Non, la soumission de questions à l’électorat ne peut se faire qu’à l’initiative d’un conseil municipal, d’un conseil scolaire, d’un conseil local ou du ministre.
Une municipalité peut-elle soumettre une question sans être liée par ses résultats?
Non, les résultats d’une question risquent toujours de lier la municipalité : ils ne la lient toutefois pas si le taux de participation à l’élection est inférieur à 50 pour 100.
Les règles sont-elles les mêmes pour les questions qui émanent d’un conseil scolaire, d’un conseil local ou du ministre que pour les questions qui émanent d’un conseil municipal?

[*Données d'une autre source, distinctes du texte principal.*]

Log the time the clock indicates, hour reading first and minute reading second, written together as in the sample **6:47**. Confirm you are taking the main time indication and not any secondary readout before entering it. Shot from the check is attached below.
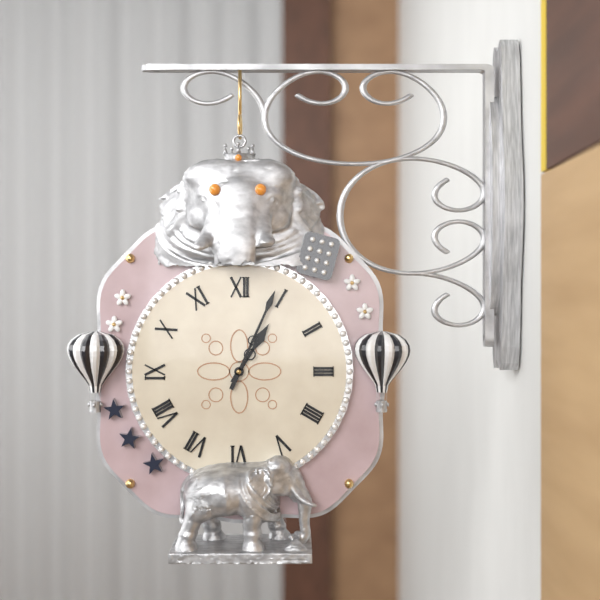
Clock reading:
**1:04**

Les règles applicables aux conseils municipaux, aux conseils locaux et aux conseils scolaires sont les mêmes, sauf que les conseils scolaires et les conseils locaux agissent par voie de résolution, tandis que les municipalités agissent par voie de règlement municipal. Il y a deux différences importantes selon qu’une question émane d’un conseil municipal ou du ministre : d’une part, une question soumise par le ministre ne lie pas la municipalité, quel que soit le taux de participation à l’élection, et d’autre part, les personnes morales, les syndicats et les particuliers ne sont pas tenus de s’inscrire s’ils veulent engager des dépenses pour faire campagne en faveur d’une réponse affirmative ou négative à une question soumise par le ministre.